By leveraging recent advances in natural language processing (NLP) and information retrieval techniques, we propose a new way to enhance movie recommendation systems in this project. This project endeavors to harness cuttingedge methodologies in NLP and information retrieval to provide users with highly tailored movie suggestions based on Persian queries, thus enhancing their overall movie-watching experience.
We collected movie data from four prominent Persian websites: (DigiMovie, n.d.), (FilmKio, n.d.), (TinyMovie, n.d.), and (Uptv, n.d.). These websites offer a vast repository of movies with persian-language details, encompassing various genres, release years, IMDB ratings and more. The data extraction process involved scraping information such as movie titles, descriptions, genres, release years, ratings, actors' names and other relevant details.

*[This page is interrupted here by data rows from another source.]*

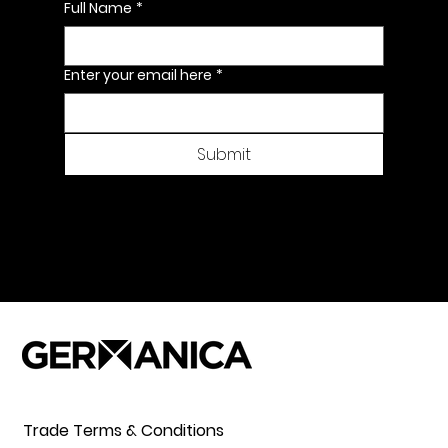
Full Name
*
Enter your email here
*
Submit
Trade Terms & Conditions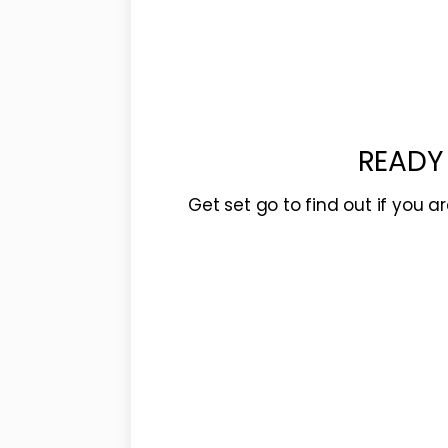
READY
Get set go to find out if you a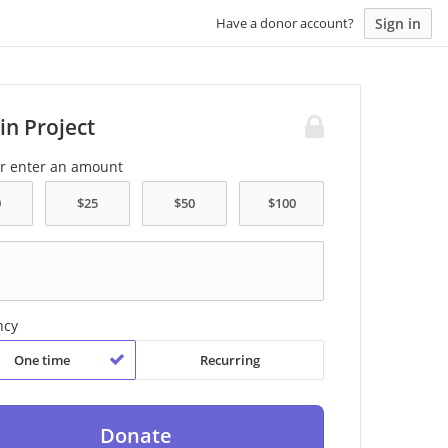
Sign in
Have a donor account?
in Project
or enter an amount
ncy
One time
Recurring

As part of the proposed system, information retrieval and text generation are combined through the Retrieval-Augmented Generation (RAG) framework. To capture semantic similarities between user queries and movie datasets, the system embeds them in language models. Using the embedded representations, movies that are most relevant to the user query are retrieved from the dataset. to enhance recommendation accuracy, we compare embeddings generated by FastText, ParsBERT, GPT, and Cohere multi lingual model.
To evaluate the performance of the proposed system, we benchmarked the models on the following metrics:
The Intersection over Union (IoU) metric measures the overlap between the predicted and ground truth movie recommendations. To make the ground truth recommendations, we used the "similar movies" section on the IMDB website.

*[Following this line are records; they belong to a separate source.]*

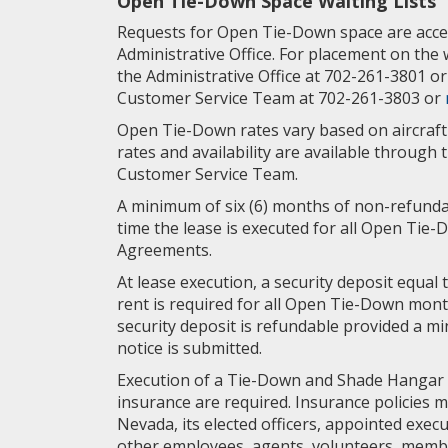
Open Tie-Down Space Waiting Lists
Requests for Open Tie-Down space are acce
Administrative Office. For placement on the w
the Administrative Office at 702-261-3801 o
Customer Service Team at 702-261-3803 or
Open Tie-Down rates vary based on aircraft 
rates and availability are available through 
Customer Service Team.
A minimum of six (6) months of non-refundab
time the lease is executed for all Open Ti
Agreements.
At lease execution, a security deposit equal 
rent is required for all Open Tie-Down mon
security deposit is refundable provided a mi
notice is submitted.
Execution of a Tie-Down and Shade Hangar
insurance are required. Insurance policies 
Nevada, its elected officers, appointed execu
other employees, agents, volunteers, memb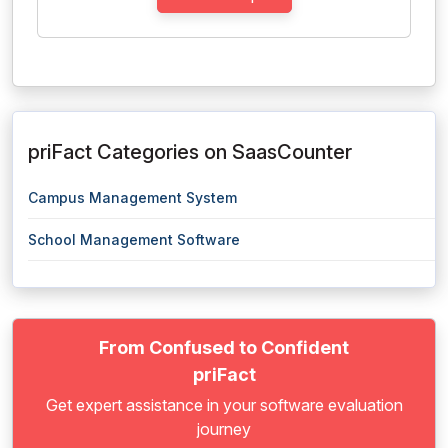
priFact Categories on SaasCounter
Campus Management System
School Management Software
From Confused to Confident
priFact
Get expert assistance in your software evaluation
journey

We randomly selected 100 movies from the dataset as the imdb evaluation set`.
The Overlap metric measures the number of overlapping movies between the predicted and ground truth recommendations.
The Accuracy by Genre metric evaluates the performance of the models in recommending movies from different genres. We randomly selected 10 genres from the dataset and then calculated the accuracy of the models in recommending movies from these genres. Meaning that we calculated the percentage of movies from the selected genre that were recommended by the models.